Reptilia
Club Legend
you are seriously second to none in the amount of effort you put into a post. Does it come easy to you? I have a lot of things I want to say but I just never have the time to put that much effort in. Nice work.Yebiga - as somebody who, at the beginning of this whole saga, was in favour of a senior, experienced coach, I can see where you're coming from on a number of points. Specifically, I understand your concerns about who we have surrounding the coach, and I too doubt whether there is enough support there for a rookie coach to develop and be successful. However, I do think your emotional attachment to the idea of an experienced coach is clouding your judgement a little bit.

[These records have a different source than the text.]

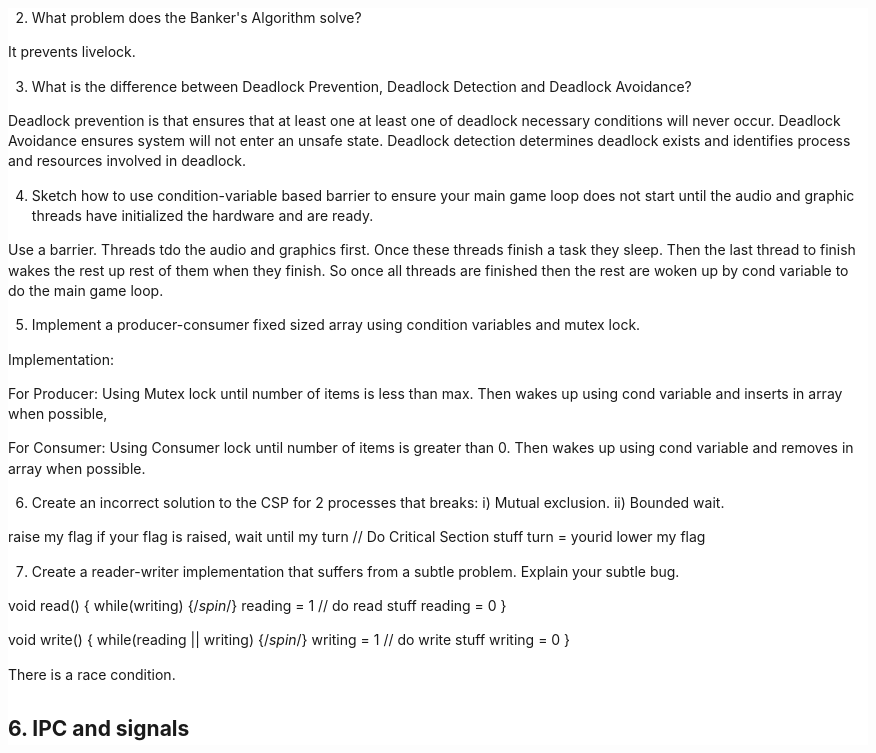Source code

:2.	What problem does the Banker's Algorithm solve?

It prevents livelock.

3.	What is the difference between Deadlock Prevention, Deadlock Detection and Deadlock Avoidance?

Deadlock prevention is that ensures that at least one at least one of deadlock necessary conditions will never occur. Deadlock Avoidance ensures system will not enter an unsafe state. Deadlock detection determines deadlock exists and identifies process and resources involved in deadlock.

4.	Sketch how to use condition-variable based barrier to ensure your main game loop does not start until the audio and graphic threads have initialized the hardware and are ready.

Use a barrier. Threads tdo the audio and graphics first. Once these threads finish a task they sleep. Then the last thread to finish wakes the rest up rest of them when they finish. So once all threads are finished then the rest are woken up by cond variable to do the main game loop.

5.	Implement a producer-consumer fixed sized array using condition variables and mutex lock.

Implementation: 

For Producer: Using Mutex lock until number of items is less than max. Then wakes up using cond variable and inserts in array when possible,

For Consumer: Using Consumer lock until number of items is greater than 0. Then wakes up using cond variable and removes in array when possible.

6.	Create an incorrect solution to the CSP for 2 processes that breaks: i) Mutual exclusion. ii) Bounded wait.

raise my flag
if your flag is raised, wait until my turn
// Do Critical Section stuff
turn = yourid
lower my flag


7.	Create a reader-writer implementation that suffers from a subtle problem. Explain your subtle bug.

void read() {
  while(writing) {/*spin*/}
  reading = 1
  // do read stuff
  reading = 0
}

void write() {
  while(reading || writing) {/*spin*/}
  writing = 1
  // do write stuff
  writing = 0
}

There is a race condition.

## 6. IPC and signals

My first point is simply that we are almost entirely in the dark about this process and the candidates. A month ago most of us had no idea who Luke Beveridge was. It's ridiculous to me that somebody sitting on the outside, having never had anything to do with him personally, can have such a strong opinion on the guy. I realise that your objection is more regarding his standing as a rookie, moreso than him personally, but your opinion is bordering on, "The club should ignore who it thinks is the best appointment and focus solely on appointing an experienced head coach." You were having a go at the club a few pages back for making decisions based on video interviews but to me your concept of rubbishing the positives of a coach because he's never been a head coach is much, much more unprofessional than an interview method that's used in a hell of a lot of organisations worldwide as an integral part of the appointment process. This is about finding the person that the club believes is the best man or woman to take us forward, and that can't be done effectively by immediately putting a line through 90% of the candidates before even speaking to them. For all we know the committee shared your views, but the experienced coaches interviewed poorly and did nothing to inspire them to believe they could take the club forward. Now if that was the case - as it seems it was - how on Earth can you justify selecting any of them? "These guys were all bad, and I don't think any of them can improve us as a side, but we have to choose one of them because they're the only available experienced coaches. Want to pull a name out of a hat?"
Secondly, there aren't a lot of quality ex-coaches around. A perusal of the poll turns up the following names: Mark Williams, Brett Ratten, Gary Ayres, Rodney Eade, Brenton Sanderson and Mark Thompson. The easy ones to remove are Rodney Eade - appointed elsewhere and it was never going to happen anyway - and Brenton Sanderson - sacked only this year because the players under him had lost faith in their direction; leaving Williams, Ratten, Ayres and Thompson. Ayres failed at two clubs and has been out of the AFL system for ten years - he's simply too far out of the loop and not good enough anyway. Thompson has a number of issues (that, according to some, have even led the AFL to caution certain teams), as well as having made it very, very clear that he's in it for Hird's job. Ratten never wanted the job. Williams appears the last man standing. Port finished on top of the ladder for three consecutive years and only got to one grand final - which they won. He was also on the wrong side of the biggest grand final loss in history, and the game appeared to go past him late in his tenure, before he was eventually sacked. I don't know about you, but none of these guys fill me with a lot of confidence - even if they are 'experienced'.
To address the concern I mentioned in the first paragraph about the team surrounding the head coach, I raise two points: 1) the club has already identified this as an issue and has moved on a number of support staff, and have also begun searching for an experienced head for the rookie coach to work alongside; and 2) this is mostly the work of the head coach himself. In my opinion this was one of McCartney's biggest failings - he was unable to surround himself with assistants that he trusted to take the workload, nor was he able to create a cohesive, successful coaching group. It's not a matter of the club just throwing random highly-rated assistants at the coach and saying, "Here, make this work;" it's very much a responsibility of the coach to find a system that works. Beveridge was appointed as the head of coaching altogether at St Kilda for next year, and has a successful history in business where organisational understandings and appointments are vital - if we appoint him head coach, I have no doubt he'll be able to find the right people to surround himself with. This is not something that Garlick/Gordon/Lowe etc can do by themselves.
I understand a lot of your concerns and even share some of them. I know you have little faith in the board and executive team given the circumstances of the past month or so and I don't blame you. I also think the likes of Gordon and Garlick have a lot to answer for and I have serious concerns about how McCartney's initial "review" was handled. But you can't argue the fact that, incompetent or not, they're privy to a lot more information than we are about both the candidates and the state of the club, and are in a much better place to decide upon the best way forward than we are.
Having an opinion on the coaching appointment is fine - but you're getting incredibly worked up and negative without really knowing a lot of the circumstances. It's just not worth it. I'm not at all sold on Beveridge, but at the same time, you've simply gotta trust the club to make the right call on this. They know much more than we do on the subject and only they can know why he won out against all these experienced guys. Time will tell, but for now, get excited by the fact that the club thinks he is the man to take us forward from here.